A populist budget
THE fiscal budget for 2013-14 has been unveiled. It stands at a staggering Tk2.22trillion. GDP growth rate has been set an ambitious 7.2 per cent. Getting that level of growth will require a significant surge in private investments that include foreign direct investment. To what extent that will be possible in the prevailing political climate and inadequate infrastructure remains to be seen. Increased revenue from taxation is set to rely from direct and value added tax to the tune of Tk130billion and Tk95billion from the former and latter. Any failure to achieve desired target will force the government to borrow heavily from the banking sector.
It is interesting to note that inflation has been capped at 7 percent in the budget. How this will be attained has not been thoroughly spelt out, especially since point-to-point inflation in April, stood at 8.37 percent. Individual incomes are set to increase with a revised income taxation regime. Tax exempted threshold increased to Tk220,000 against Tk200,000. Investment incentives have received a boost with an increase in tax rebate for investment, etc. A major disappointment for policy watchers is the keeping of provision for legalising black money. This has been linked to the ailing real estate sector in the form of purchasing land and apartments.

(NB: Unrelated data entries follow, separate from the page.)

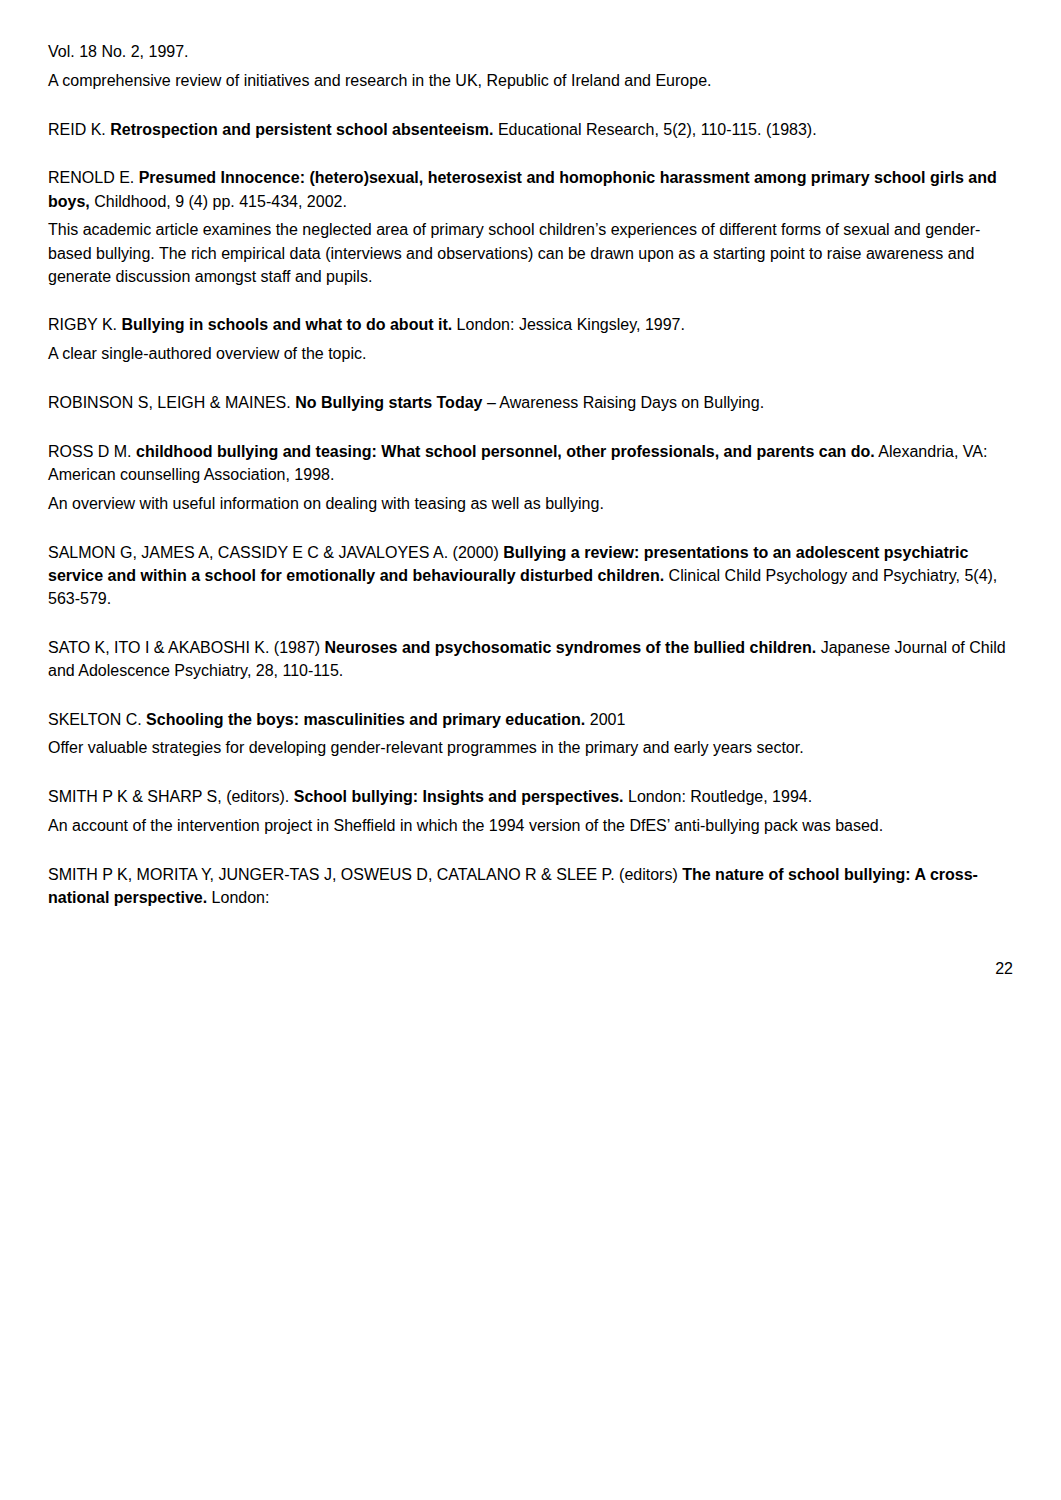Vol. 18 No. 2, 1997.
A comprehensive review of initiatives and research in the UK, Republic of Ireland and Europe.
REID K. Retrospection and persistent school absenteeism. Educational Research, 5(2), 110-115. (1983).
RENOLD E. Presumed Innocence: (hetero)sexual, heterosexist and homophonic harassment among primary school girls and boys, Childhood, 9 (4) pp. 415-434, 2002.
This academic article examines the neglected area of primary school children’s experiences of different forms of sexual and gender-based bullying. The rich empirical data (interviews and observations) can be drawn upon as a starting point to raise awareness and generate discussion amongst staff and pupils.
RIGBY K. Bullying in schools and what to do about it. London: Jessica Kingsley, 1997.
A clear single-authored overview of the topic.
ROBINSON S, LEIGH & MAINES. No Bullying starts Today – Awareness Raising Days on Bullying.
ROSS D M. childhood bullying and teasing: What school personnel, other professionals, and parents can do. Alexandria, VA: American counselling Association, 1998.
An overview with useful information on dealing with teasing as well as bullying.
SALMON G, JAMES A, CASSIDY E C & JAVALOYES A. (2000) Bullying a review: presentations to an adolescent psychiatric service and within a school for emotionally and behaviourally disturbed children. Clinical Child Psychology and Psychiatry, 5(4), 563-579.
SATO K, ITO I & AKABOSHI K. (1987) Neuroses and psychosomatic syndromes of the bullied children. Japanese Journal of Child and Adolescence Psychiatry, 28, 110-115.
SKELTON C. Schooling the boys: masculinities and primary education. 2001
Offer valuable strategies for developing gender-relevant programmes in the primary and early years sector.
SMITH P K & SHARP S, (editors). School bullying: Insights and perspectives. London: Routledge, 1994.
An account of the intervention project in Sheffield in which the 1994 version of the DfES’ anti-bullying pack was based.
SMITH P K, MORITA Y, JUNGER-TAS J, OSWEUS D, CATALANO R & SLEE P. (editors) The nature of school bullying: A cross-national perspective. London:
22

Looking beyond the facts and figures presented in the budget, some questions loom large. The higher growth can only come from savings and investments. Domestic savings have dropped to 12 percent, the lowest in a decade. Private investment to GDP ratio stands at 19 percent is the lowest in 6 years. Private sector development has been hampered due to weaknesses like graft in the banking sector. The budget presented is an "electoral" budget. However, the national budget ought to reflect ground realities and not mere populism.